Keinginan untuk mengubah jadwal MotoGP Australia ke awal tahun muncul menyusul kacaunya penyelenggaraan balapan tahun lalu. Kala itu cuaca buruk berupa hujan deras membuat sesi latihan Jumat ditunda dan suhu dingin dianggap telah mengganggu pembalap.
Kondisi tersebut terjadi karena balapan digelar di pertengahan Oktober. Diharapkan dengan mengubah jadwal race ke bulan Maret kejadian serupa tak akan terulang.
SCROLL TO CONTINUE WITH CONTENT
"Saya sudah melihat kondisi cuaca di kedua periode waktu tersebut. Kami pernah mengalami cuaca yang bagus di penghujung musim dan mengalami cuaca yang luara biasa buruk di awal tahun. Saya tahu beberapa orang merencanakan membawa balapan ke bulan Maret; mereka bisa mendapatkan cuaca yang buruk dan juga dingin," sahut Stoner di MCN.
Kecuali saat debutnya untuk ajang MotoGP di tahun 2006, Stoner punya catatan gemilang di MotoGP Australia. Di kandangnya sendiri, dia selalu berhasil jadi juara sejak musim 2007 hingga 2010.

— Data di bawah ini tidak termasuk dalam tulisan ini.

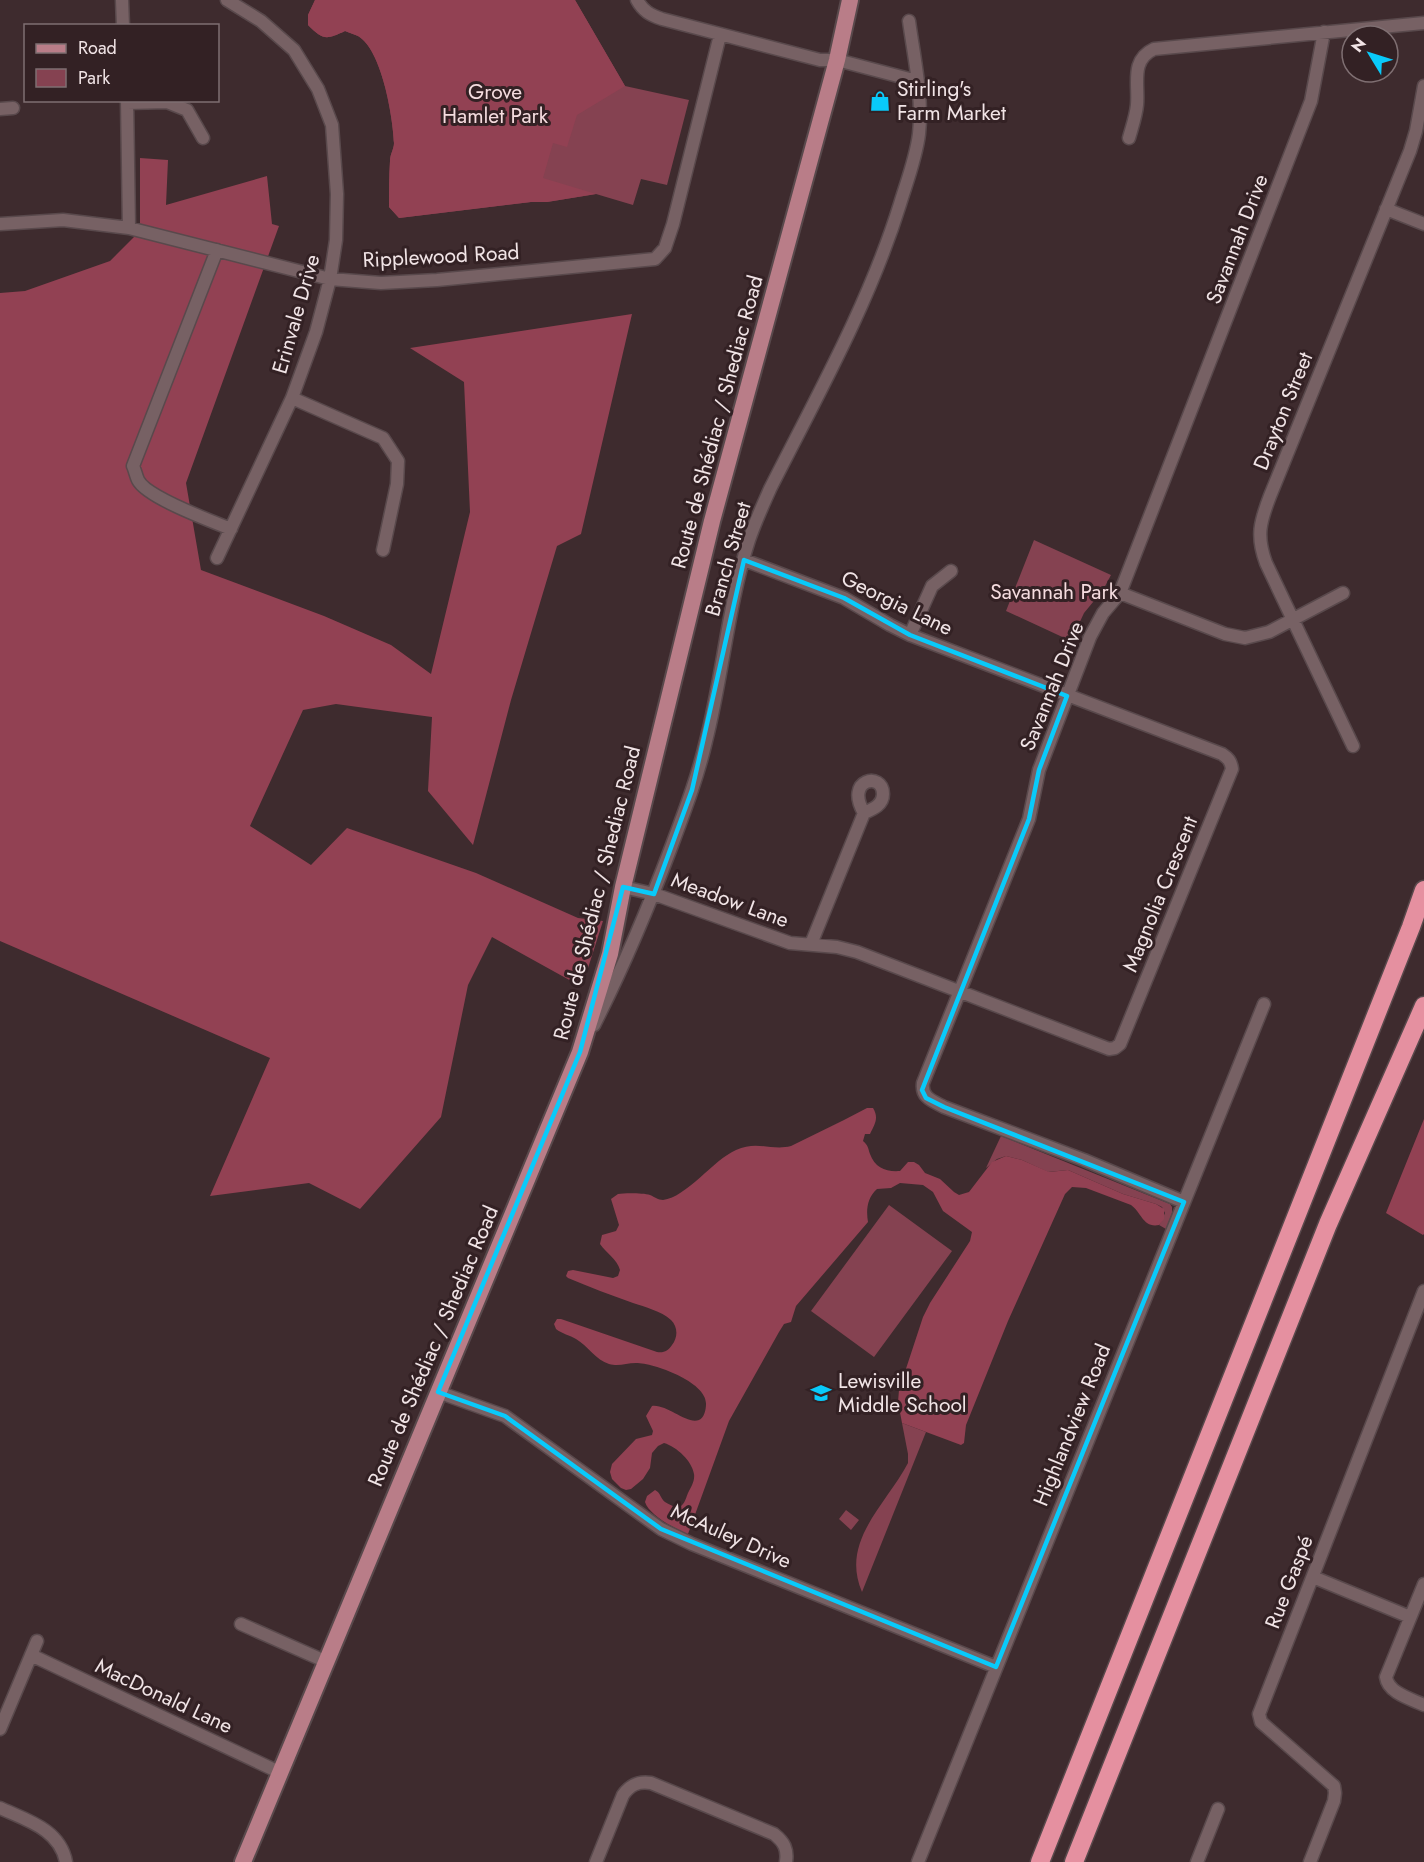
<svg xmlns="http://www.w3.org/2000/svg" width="1424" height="1862" font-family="Jost,sans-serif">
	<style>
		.green { fill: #854251 }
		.forest { fill: #924153 }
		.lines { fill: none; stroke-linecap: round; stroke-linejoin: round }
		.minor-casing { stroke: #59494c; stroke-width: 15 }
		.major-casing { stroke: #59494c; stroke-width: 20 }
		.highway-casing { stroke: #59494c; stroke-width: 21 }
		.minor { stroke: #776164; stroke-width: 12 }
		.major { stroke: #b97d88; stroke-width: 16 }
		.highway { stroke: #e590a0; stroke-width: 18 }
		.marked { fill: none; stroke: #09cafa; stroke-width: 4.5; stroke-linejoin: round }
		.labels { text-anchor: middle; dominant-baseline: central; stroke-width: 6; stroke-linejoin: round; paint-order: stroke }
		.poi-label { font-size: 21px; fill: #f1e4e6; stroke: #332124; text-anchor: start }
		.park-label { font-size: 21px; fill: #f5dcdf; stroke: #332124 }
		.street-label { font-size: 21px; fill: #f1e4e6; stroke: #332124 }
	</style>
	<rect width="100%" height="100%" fill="#3e2b2e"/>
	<path class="green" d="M 315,0 L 575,0 L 625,86 L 689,100 L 667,185 L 641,179 L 633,205 L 596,194 L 547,202 L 531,202 L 399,218 L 389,207 C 389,192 389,176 390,161 C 390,154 394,149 394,143 C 393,117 382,50 358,36 C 354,34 349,33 345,31 C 326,40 323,40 308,25 L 308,15 Z
		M 1034,540 L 1111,575 L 1103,590 L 1084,613 L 1071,641 L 1006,611 Z
		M 1001,1136 L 1170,1204 L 1172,1207 L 1172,1213 L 1166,1229 L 1159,1225 L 1161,1222 L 1165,1213 L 1162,1207 L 1156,1204 L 1123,1194 L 1068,1170 L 1048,1172 L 1022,1160 L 1006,1156 L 997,1159 L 986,1168 Z
		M 889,1205 L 952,1251 L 874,1357 L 811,1311 Z
		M 902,1423 L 926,1432 L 862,1592 C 840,1541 886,1505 908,1463 L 908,1454 Z
		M 846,1510 L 859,1520 L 851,1530 L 839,1519 Z"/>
	<path class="forest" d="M 315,0 L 575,0 L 625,86 L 577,115 L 567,147 L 553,143 L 543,178 L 596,194 L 547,202 L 531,202 L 399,218 L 389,207 C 389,192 389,176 390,161 C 390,154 394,149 394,143 C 393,117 382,50 358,36 C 354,34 349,33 345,31 C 326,40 323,40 308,25 L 308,15 Z
		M 140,158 L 168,160 L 166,205 L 267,176 L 272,224 L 279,226 L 186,483 L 201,570 L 324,616 L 391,645 L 431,674 L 470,512 L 464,382 L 410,348 L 632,314 L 581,534 L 557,546 L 511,700 L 473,845 L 428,791 L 432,717 L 336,704 L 303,710 L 250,826 L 311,865 L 347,828 L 476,873 L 578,918 L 603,921 L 582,987 L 492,937 L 468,985 L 441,1117 L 360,1209 L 309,1183 L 210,1196 L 270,1058 L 0,941 L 0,293 L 25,291 L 110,261 L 140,231 Z
		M 867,1108 L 873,1108 C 879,1118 875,1124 870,1134 L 865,1134 L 863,1141 C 868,1145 868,1148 870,1154 C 875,1168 886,1172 900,1171 L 908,1162 L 914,1162 L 919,1165 L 925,1173 L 940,1179 L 954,1192 L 959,1195 L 969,1192 L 992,1162 L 1006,1156 L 1022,1160 L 1049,1172 L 1068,1170 L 1123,1194 L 1156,1204 L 1164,1209 L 1164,1219 L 1159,1225 C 1143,1228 1142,1213 1131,1205 L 1086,1188 L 1072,1187 L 1065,1194 L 1008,1321 L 966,1425 L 964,1443 L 961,1445 L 902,1423 L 898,1402 L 899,1390 L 923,1317 L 930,1303 L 970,1241 L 972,1232 L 943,1211 L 933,1192 L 923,1185 L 900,1183 L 891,1188 L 877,1189 C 867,1198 866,1210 868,1222 L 796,1306 L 791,1322 L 784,1324 L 779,1332 L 729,1421 L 688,1534 C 675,1529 649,1515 645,1502 L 647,1496 L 655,1490 C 661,1493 660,1498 665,1502 C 668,1504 673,1506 677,1508 C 685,1505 685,1500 688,1493 C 691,1487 695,1481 694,1474 C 692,1461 677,1447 664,1443 L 658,1446 L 652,1453 L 650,1468 L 643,1479 L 631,1489 L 626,1490 L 621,1488 L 612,1479 L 610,1472 L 612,1464 L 636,1439 L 652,1435 L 653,1431 L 646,1416 L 652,1406 C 667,1404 687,1425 699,1420 C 704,1418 706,1410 706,1404 C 707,1382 654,1363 636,1363 C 626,1363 619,1367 609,1364 C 596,1360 588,1346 576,1339 C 570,1335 562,1334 556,1329 L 554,1324 L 557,1319 L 561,1319 L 657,1352 C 664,1353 668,1351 672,1345 C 678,1337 678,1327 671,1320 C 661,1311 645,1307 633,1303 C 611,1295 589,1287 568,1278 L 566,1276 L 568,1271 L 573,1270 L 613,1278 L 618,1276 L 620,1270 C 617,1259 606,1253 600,1244 L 602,1235 L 616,1231 L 619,1225 L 611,1199 L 618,1194 C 625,1193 643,1193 650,1195 C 655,1197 658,1200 663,1200 C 687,1197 713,1160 736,1150 C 757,1140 771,1151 791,1146 L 844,1120 Z
		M 1424,1119 L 1424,1234 L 1423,1235 L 1386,1213 Z"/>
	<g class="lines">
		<g class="minor-casing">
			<path id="minor" d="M 122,0 L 123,26
				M 637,0 C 643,11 650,15 662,19 L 820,60 L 837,60 L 917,81
				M 127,100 L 129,228
				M 127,103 L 167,102 L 187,110 L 203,138
				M 0,109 L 13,108
				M 1129,138 C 1132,127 1136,116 1137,105 C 1139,84 1130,60 1154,49 L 1424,23
				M 1386,209 L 1424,224
				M 0,224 L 63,220 L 129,228 L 330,279 L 381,283 L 437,280 L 655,259 L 665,248 L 673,224 L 720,35
				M 217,250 L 133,466 C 135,470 136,476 138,480 C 146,497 211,521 231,529
				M 292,398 L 383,438 L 398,461 L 397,484 L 383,550
				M 217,558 L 292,398 L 316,332 L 330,279 L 336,240 L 337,194 L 332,125 L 318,89 L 294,50 L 261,21 L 227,0
				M 1120,593 L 1225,634 L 1245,638 L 1269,632 L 1343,593
				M 910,635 L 932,586 L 951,571
				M 1353,746 L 1266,563 C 1256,536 1260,522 1270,496 L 1410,151 L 1416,131 L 1424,86
				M 623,887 L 654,894 L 790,943 L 837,947 L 857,952 L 1109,1049 L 1115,1048 L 1120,1044 L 1232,769 C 1231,761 1228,758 1222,754 L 910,635 L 890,625 L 844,598 L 744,560
				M 811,944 L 864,813 C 873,809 883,805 883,794 C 883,771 844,779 864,813
				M 594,1025 C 624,966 649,906 672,845 C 685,810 698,776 706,741 C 723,674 728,605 749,540 C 755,522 763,505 770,489 C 817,396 869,304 900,204 C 907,181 916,158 919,134 C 923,97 914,57 909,21
				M 1184,1202 L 1084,1160 L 944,1107 C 933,1101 921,1098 923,1083 L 1029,819 L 1039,770 L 1090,637 L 1103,613 L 1120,593 L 1311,101 L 1324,32
				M 438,1392 L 505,1416 L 661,1529 L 692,1544 L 996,1667
				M 1313,1577 L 1410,1617
				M 1424,1584 L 1386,1677 C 1388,1693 1411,1699 1424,1705
				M 241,1624 L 327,1662
				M 31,1655 L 281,1773
				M 0,1729 L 37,1641
				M 0,1808 C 26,1820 60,1829 66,1862
				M 596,1862 L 623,1795 C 630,1785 638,1781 651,1783 L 774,1834 C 784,1842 788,1849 786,1862
				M 918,1862 L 1264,1004
				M 1197,1862 L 1218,1809
				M 1310,1862 L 1334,1801 L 1335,1793 L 1334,1786 L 1261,1722 L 1259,1714 L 1424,1291"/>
		</g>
		<g class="major-casing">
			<path id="major" d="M 243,1862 L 580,1052 L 610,954 L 623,887 L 712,521 L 837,60 L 850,0"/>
		</g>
		<g class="highway-casing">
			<path id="highway" d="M 1040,1862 L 1411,927 L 1424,890
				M 1074,1862 L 1328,1224 L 1424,1006"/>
		</g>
		<use href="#minor" class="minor"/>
		<use href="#major" class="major"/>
		<use href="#highway" class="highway"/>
	</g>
	<path class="marked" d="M 744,560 L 844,598 L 910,635 L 1067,696 L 1039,770 L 1029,819 L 922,1090 L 926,1098 L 944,1107 L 1184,1202 L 996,1667 L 661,1529 L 505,1416 L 438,1392 L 580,1052 L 623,887 L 654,894 L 692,790 Z"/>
	<defs>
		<g id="shop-bare" transform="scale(1.62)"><path d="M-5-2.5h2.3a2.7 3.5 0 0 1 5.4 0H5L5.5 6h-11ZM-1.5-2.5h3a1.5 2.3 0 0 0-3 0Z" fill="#09cafa" stroke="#332124" stroke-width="2.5" paint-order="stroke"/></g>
		<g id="school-bare" transform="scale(1.62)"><path d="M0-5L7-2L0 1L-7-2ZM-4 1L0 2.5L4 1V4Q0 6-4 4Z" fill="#09cafa" stroke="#332124" stroke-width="2.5" paint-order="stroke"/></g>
	</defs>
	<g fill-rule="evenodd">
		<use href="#shop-bare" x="880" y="101"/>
		<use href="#school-bare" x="821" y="1393"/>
	</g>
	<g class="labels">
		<g class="poi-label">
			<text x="897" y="89">Stirling's<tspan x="897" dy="24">Farm Market</tspan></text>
			<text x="838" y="1381">Lewisville<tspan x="838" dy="24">Middle School</tspan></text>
		</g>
		<g class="park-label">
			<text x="495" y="92">Grove<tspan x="495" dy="24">Hamlet Park</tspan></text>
			<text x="1054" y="592">Savannah Park</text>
		</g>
		<g class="street-label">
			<text transform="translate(1237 239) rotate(-69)">Savannah Drive</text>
			<text transform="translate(441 256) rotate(-3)">Ripplewood Road</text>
			<text transform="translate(296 314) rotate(-74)">Erinvale Drive</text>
			<text transform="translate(1283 411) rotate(-68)">Drayton Street</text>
			<text transform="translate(717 422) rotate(-75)">Route de Shédiac / Shediac Road</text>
			<text transform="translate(728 559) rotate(-74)">Branch Street</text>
			<text transform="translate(897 603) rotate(26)">Georgia Lane</text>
			<text transform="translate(1052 686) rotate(-68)">Savannah Drive</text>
			<text transform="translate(597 893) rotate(-76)">Route de Shédiac / Shediac Road</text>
			<text transform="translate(1160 894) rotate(-68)">Magnolia Crescent</text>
			<text transform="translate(730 900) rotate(20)">Meadow Lane</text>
			<text transform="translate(433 1346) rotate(-67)">Route de Shédiac / Shediac Road</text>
			<text transform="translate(1072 1425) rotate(-68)">Highlandview Road</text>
			<text transform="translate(731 1536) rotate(24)">McAuley Drive</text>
			<text transform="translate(1289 1582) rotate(-69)">Rue Gaspé</text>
			<text transform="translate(164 1696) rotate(25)">MacDonald Lane</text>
		</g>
	</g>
	<rect x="24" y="24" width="195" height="78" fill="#332124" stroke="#7f6f72" stroke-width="1.5"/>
	<rect x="36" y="44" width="30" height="9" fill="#b97d88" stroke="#7f6f72" stroke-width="1.5"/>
	<text x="78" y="54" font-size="18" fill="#f1e4e6">Road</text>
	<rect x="36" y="69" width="30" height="18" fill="#854251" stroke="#7f6f72" stroke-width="1.5"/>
	<text x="78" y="84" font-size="18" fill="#f1e4e6">Park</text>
	<g transform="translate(1370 54) rotate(308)"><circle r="28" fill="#332124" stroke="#7f6f72" stroke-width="1.5"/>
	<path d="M0-4.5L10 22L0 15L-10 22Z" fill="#09cafa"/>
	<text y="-9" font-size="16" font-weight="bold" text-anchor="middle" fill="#f1e4e6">N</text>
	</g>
</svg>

"Keputusannya bukan pada kami (pembalap) tapi ada beberapa orang yang protes soal waktu penyelenggaraan. Tapi jika kita menggelarnya di awal tahun, kita bisa mendapat cuaca yang sama."
"Itu tak terlalu penting kapan balapan digelar yang penting kami bisa terus membalap di Phillip Island karena saya sangat menikmatinya," tuntas pembalap Repsol Honda itu.